Thursday, February 18, 2021

Magazines For Writers Are Finally Acknowledging Writers Of Color

From the 1970s to the early 2000s, when I subscribed to Writer's Digest magazine, the only black writer I can remember seeing on the cover was Alex Haley of Roots fame. In all that time I never saw any articles about black writers or other writers of color in its pages. It was as if  other writers of color like John A. Williams, Amy Tan, Alice Walker, Toni Morrison, and Ernest Gaines didn't exist.

I recently resumed my subscription to Writer's Digest (no longer a monthly; it is now published every two months). I was delighted to see writers of color like Zadie Smith and Viet Thanh Nguyen featured as well as an article about Patrice Caldwell, a young black literary agent.

Finally, Writer's Digest and other writing magazines have ceased ignoring writers, editors, and literary agents of color in their pages.

Rupert Murdoch's New York Compost

People today know the New York Post as a conservative tabloid owned by Rupert Murdoch, the media mogul.

But in the 1940s, '50s, '60s, and '70s, the Post, under the ownership of Dorothy Schiff, was very liberal and published liberal names such as Pete Hamill, Harriet Van Horne, Max Lerner, Murray Kempton, and James A. Wechsler, the editorial page editor. (Ms. Schiff sold the paper to Rupert Murdoch sometime in the mid-1970s.)

According to Winchell (Doubleday), Bob Thomas's 1971 biography of Walter Winchell, the once powerful and controversial columnist and broadcaster (as well as the narrator for the TV crime drama The Untouchables), referred to the Post as "the New York Compost."

Today that label might be considered by the paper's left-wing detractors as a more suitable description of its current content and political views.

Wednesday, February 17, 2021

Proofreading Cloris Leachman's Autobiography

Among the last books I proofread at Kensington Books was actress Cloris Leachman's autobiography called Cloris, which was actually ghostwritten by her husband, George Englund, who predeceased her. (Ms. Leachman recently died at age 94.) It was the first and only celebrity autobiography I ever proofread.

She was in her 80s at the time (this would be around late 2008 or early 2009) and I guess because of her age, she misremembered certain things. Whenever there was a factual error, I pointed it out on the galley proof. The one error I remember correcting was the one where she said she replaced June Lockhart as the mother on the television series Lassie. Actually, it was the other way around, it was Lockhart who replaced her.
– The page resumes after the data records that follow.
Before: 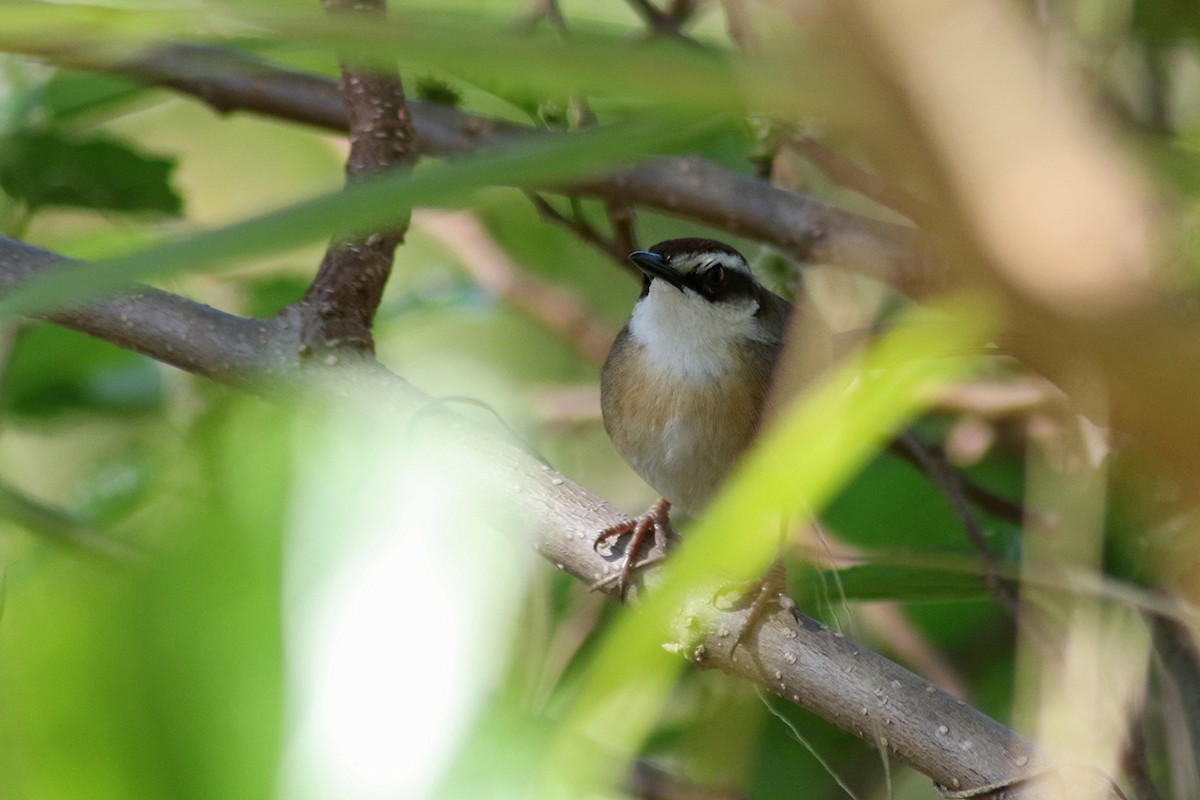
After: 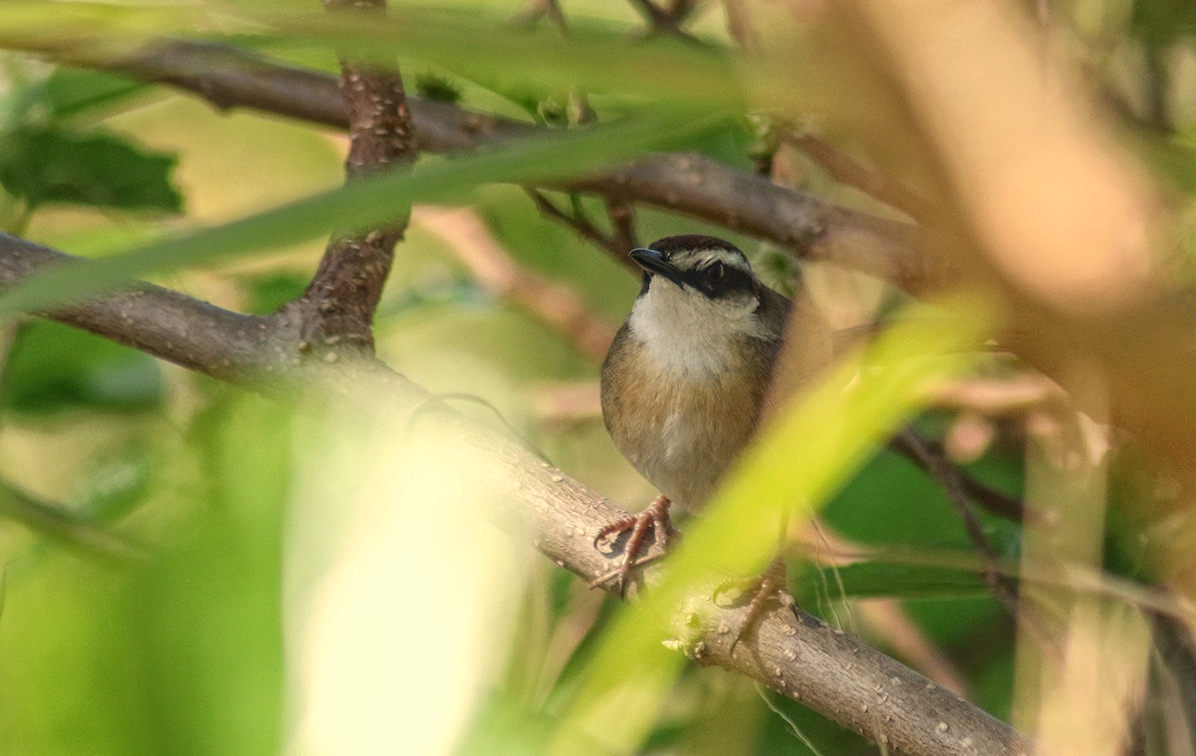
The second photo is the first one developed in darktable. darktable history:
local contrast: highlights 66%, shadows 33%, detail 166%, midtone range 0.2
crop: top 0.448%, right 0.264%, bottom 5.045%
white balance: red 1.123, blue 0.83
While visiting the Countee Cullen branch of the New York Public Library in Harlem, about two or three years later, I found a copy of Cloris on the shelf in the Biography section. Skimming through the book, I couldn't find that particular error. Maybe they deleted it from the finished book. Or maybe the correction was there and I couldn't find it among the thousands of words because I couldn't remember the page it appeared on. Unfortunately, I neglected to photocopy those pages for future reference. Anyway, I might try to track the book down and do a careful page by page search for that correction.

Sunday, February 7, 2021

Mislabeling Richard Wright's Bigger Thomas

Here is how Claudia Roth Pierpont described Richard Wright's Native Son protagonist, the ill-fated Bigger Thomas, in an essay on James Baldwin--"A Negro rapist and murderer" who "raped and murdered a white woman." (The essay appears in her book, American Rhapsody: Writers, Musicians, Movie Stars, and One Great Building (Farrar, Straus & Giroux, 2016.)

Anyone who has ever read Native Son knows that Bigger Thomas murdered but did not rape the daughter of his white employer. (He also killed his girlfriend.) In fact, the murder of the daughter was unintentional, caused by fear rather than malice. (He later incinerates the body to cover up the killing.)

I would advise Ms. Pierpont to re-read the book.